1 and 2 are cross-sectional views showing the main parts of the conventional device, FIG. 3 is an overall view showing the embodiment of the present invention, FIG. 4 is a cross-sectional view showing the tank, and FIG. Fig. 6 is a sectional view taken along the line arrow, and Fig. 6 is a - of Fig. 4.
It is a sectional view taken along the line. 1... Cylinder, 2... Piston, 3... Piston rod, 4... Tank, 12... Free piston, 17A, 17B... Link, 18... Swing arm, 21... Valve body, 23... End bolt, 24...Hollow pipe, 28...Deflection valve, 29...Relief valve, 30...Relief spring, 31...Orifice, 35...

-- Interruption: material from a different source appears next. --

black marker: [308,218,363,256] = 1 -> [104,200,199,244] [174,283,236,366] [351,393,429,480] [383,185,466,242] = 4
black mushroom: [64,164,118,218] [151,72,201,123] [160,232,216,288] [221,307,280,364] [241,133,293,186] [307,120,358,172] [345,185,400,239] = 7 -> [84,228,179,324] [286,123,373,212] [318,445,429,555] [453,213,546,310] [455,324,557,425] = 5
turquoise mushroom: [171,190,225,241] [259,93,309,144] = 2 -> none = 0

Valve cavity, 36, 37...Rotary valve, 3
8, 39, 40, 42, 43...Aisle, 41...
Gap, 44...Valve hole, 45...Lever, 46
...Orifice, A, B, C...Oil chamber, D...Oil sump chamber.

Claims (1)

[Scope of utility model registration request] In a hydraulic shock absorber, a piston is slidably housed in a cylinder, and as the piston strokes, a portion of the hydraulic oil is guided into the oil reservoir chamber of the tank, which has gas sealed inside. A pressure side damping valve is provided, flow paths are arranged in parallel so as to communicate the pressure side damping valve and the oil reservoir chamber, a rotary valve is interposed in one of these flow paths, and the rotary valve is connected via a link mechanism. A hydraulic shock absorber is connected to a swing arm, and the movement of the swing arm is converted into rotational motion by a link mechanism to open and close a rotary valve to change damping force.